O jurista Gustavo Clemente, especialista em Direito Médico e presidente do Sindicato dos Hospitais do Estado de Goiás, vê a mesma linha tênue entre eficiência e responsabilidade. “A LGPD permite o uso de dados sensíveis sem consentimento apenas quando indispensável à proteção da saúde, mas isso não significa liberdade irrestrita”, explica. “É preciso definir finalidade, limitar acessos e garantir revisão humana antes de qualquer decisão automatizada”.
Clemente alerta que, se um algoritmo errar, a responsabilidade é compartilhada. “O desenvolvedor responde se o defeito for do software; a instituição, se falhou na validação ou supervisão; e o médico, se agiu com negligência ao adotar uma conduta sem questionar o sistema.” A prevenção, diz, é o melhor caminho: “Validação clínica local, rastreabilidade de versões, documentação das decisões. O bom senso jurídico e clínico andam juntos”, destaca.
O também jurista Luiz Fernando Plastino, doutor pela Universidade de São Paulo (USP) e especialista em proteção de dados, reforça a importância da transparência. “O paciente tem direito de saber se seus dados estão sendo analisados por IA e deve poder consentir com isso. A decisão final precisa ser humana.” Para ele, o País ainda vive um vácuo normativo. “Faltam regras específicas para IA médica, o que torna essencial a governança ética dentro das instituições - quem usa, como usa e com quais limites.”
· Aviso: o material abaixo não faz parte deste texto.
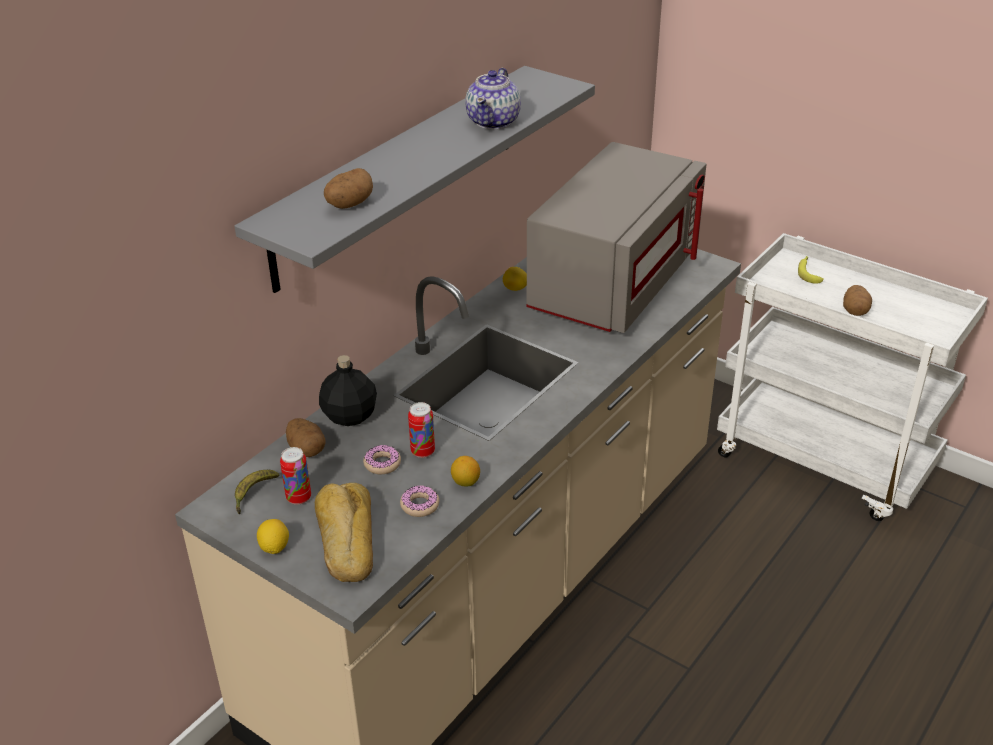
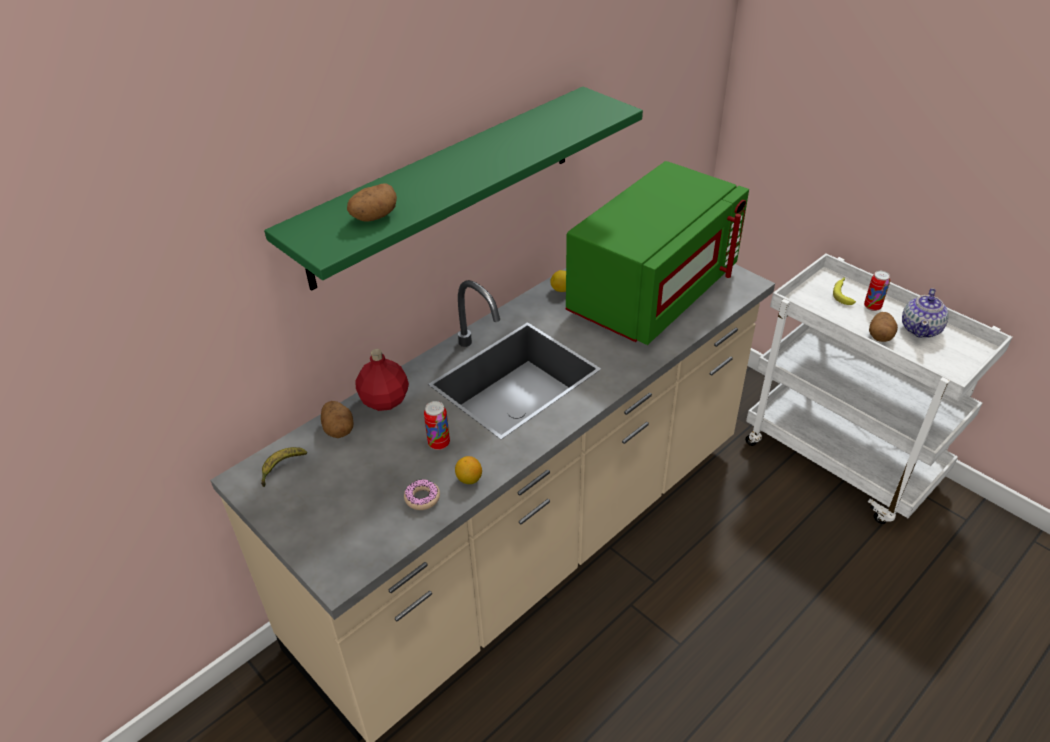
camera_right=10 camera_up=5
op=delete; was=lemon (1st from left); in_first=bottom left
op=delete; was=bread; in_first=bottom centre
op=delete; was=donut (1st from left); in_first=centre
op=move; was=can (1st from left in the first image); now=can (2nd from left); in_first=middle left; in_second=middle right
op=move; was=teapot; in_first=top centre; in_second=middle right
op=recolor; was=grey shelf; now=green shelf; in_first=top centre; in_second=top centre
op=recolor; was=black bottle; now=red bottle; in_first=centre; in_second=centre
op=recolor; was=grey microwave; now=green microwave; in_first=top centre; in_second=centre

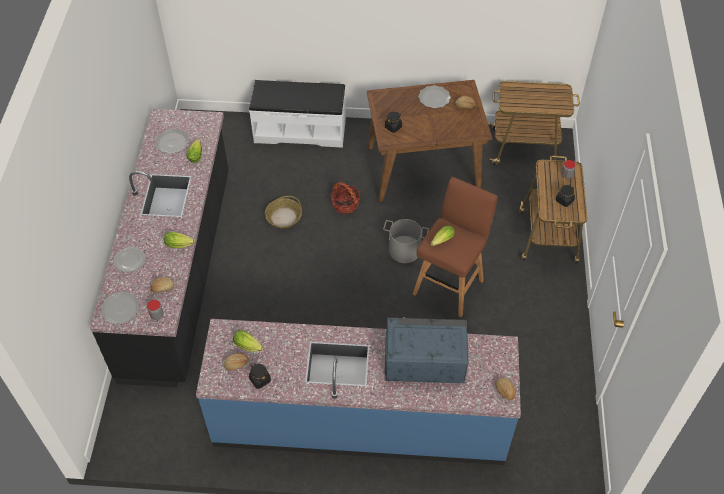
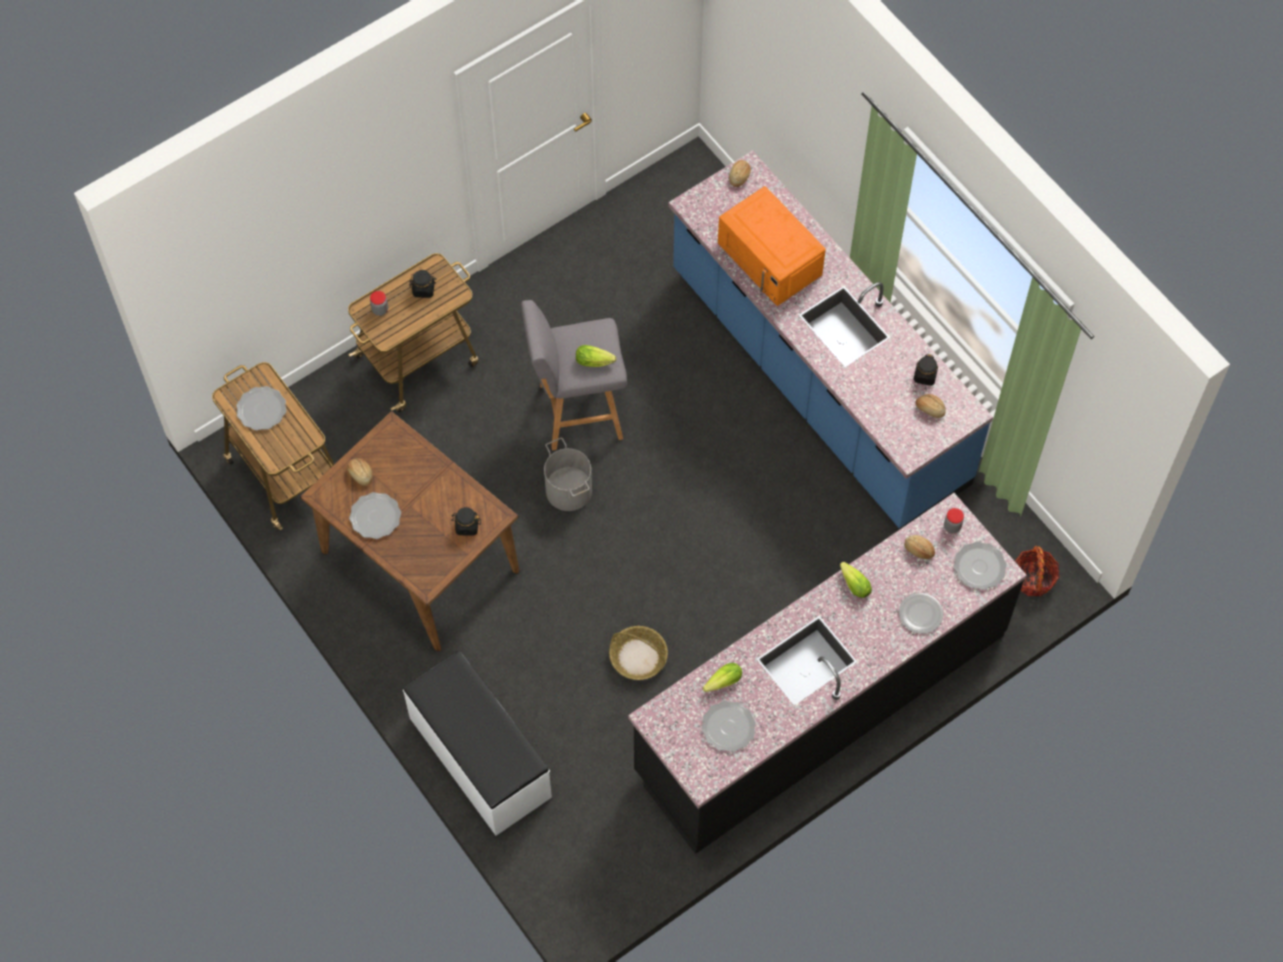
camera_right=-130 camera_up=10
op=delete; was=lettuce (3rd from left); in_first=bottom centre
op=insert; now=plate (1st from left); in_second=middle left
op=move; was=basket (2nd from left); in_first=centre; in_second=middle right
op=recolor; was=blue microwave; now=orange microwave; in_first=bottom centre; in_second=top centre
op=recolor; was=brown stool; now=grey stool; in_first=centre; in_second=centre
Essas precauções são indispensáveis, mas o verdadeiro teste da confiança ocorre no contato direto com o paciente. A designer Júlia Menezes, 24 anos, moradora de São Paulo, lembra que seu primeiro atendimento mediado por IA foi quase imperceptível. “Fui ao pronto-socorro com dor abdominal e preenchi um questionário digital. As perguntas iam mudando conforme eu respondia. Depois soube que aquilo fazia parte de um sistema de triagem com inteligência artificial”, lembra. O algoritmo indicou suspeita de apendicite, e o diagnóstico foi confirmado pelo médico. “No começo, dá medo. A gente pensa: será que posso confiar? Mas quando percebi que era só um apoio ao médico, fiquei tranquila”.
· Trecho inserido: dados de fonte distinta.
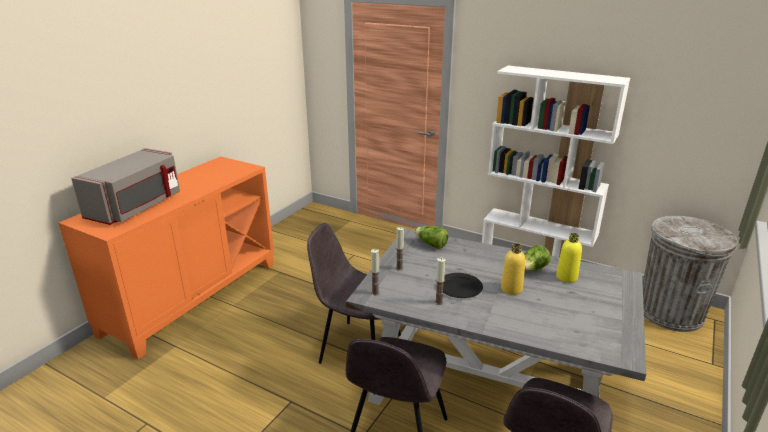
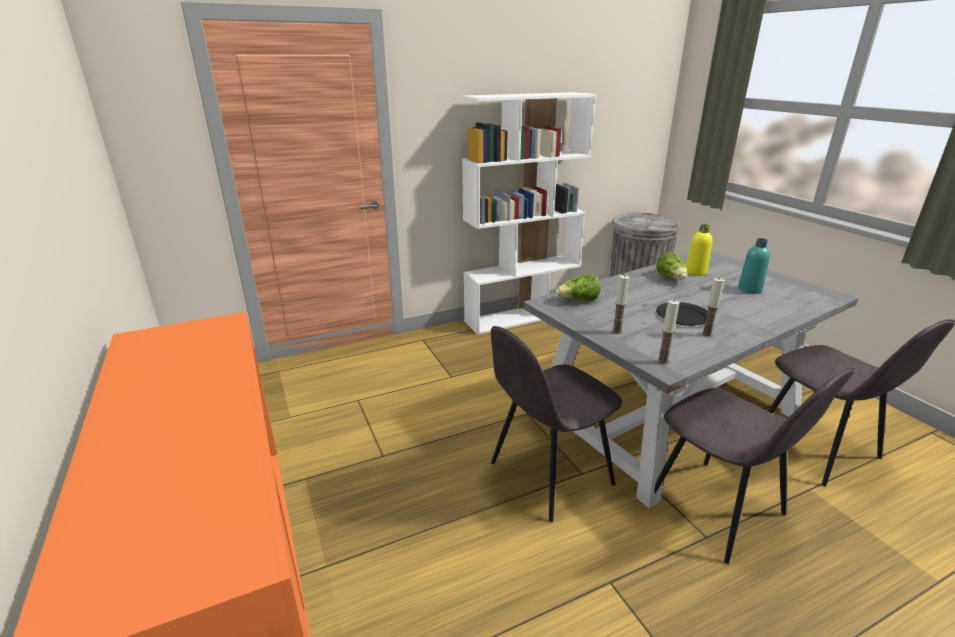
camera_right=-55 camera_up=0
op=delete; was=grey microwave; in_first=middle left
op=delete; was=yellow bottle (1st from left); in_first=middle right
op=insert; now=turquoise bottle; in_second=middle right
Após a cirurgia, Júlia foi acompanhada por um aplicativo que usava IA para analisar suas respostas sobre dor, sono e alimentação e alertar a equipe em caso de anomalia. “Me senti mais cuidada, não menos. Acho que a tecnologia aproxima quando há supervisão humana”, comenta.
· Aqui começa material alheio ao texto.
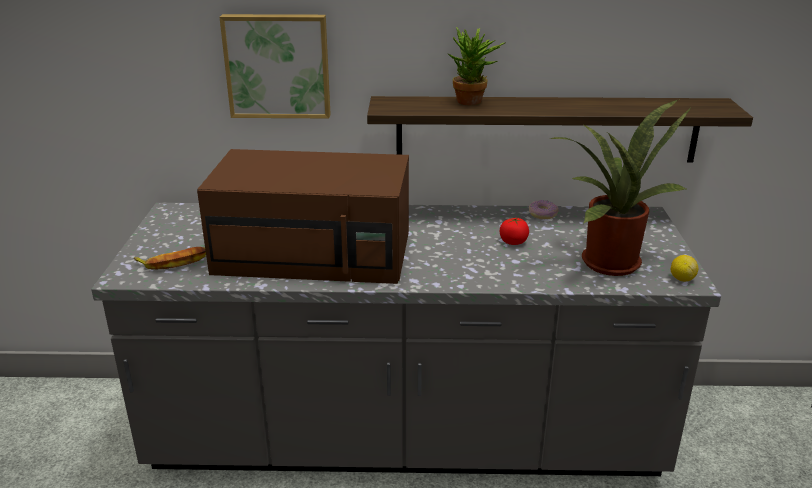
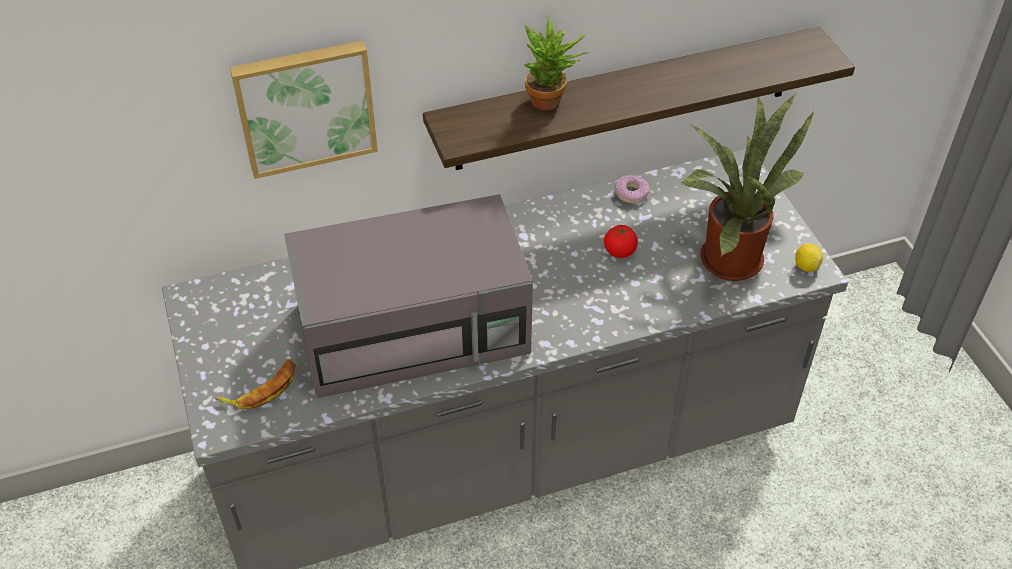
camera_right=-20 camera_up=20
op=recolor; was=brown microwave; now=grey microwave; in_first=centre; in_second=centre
Essa confiança mediada pela tecnologia é, para Trindade, vice-presidente do Cremers, a nova fronteira da ética médica. “A IA precisa ser usada com responsabilidade e transparência. Nós publicamos uma resolução justamente para definir quem responde pelo uso e quais princípios devem ser respeitados.” Segundo ele, a instituição defende que toda aplicação de inteligência artificial seja validada clinicamente e usada apenas como ferramenta de apoio à decisão.
No fim das contas, a convergência entre direito, ética e prática médica parece apontar para um consenso: a tecnologia pode revolucionar o cuidado, mas não deve se sobrepor à escuta. “A esperança é que a IA devolva tempo ao médico para ouvir o paciente”, diz Trindade. “É isso que dá sentido à profissão”.
Entre o algoritmo e o olhar, a confiança continua sendo o elo invisível que sustenta o ato médico. E enquanto as máquinas aprendem a interpretar dados, cabe aos médicos continuar interpretando pessoas, algo que nenhuma inteligência artificial, por mais precisa que seja, conseguirá reproduzir.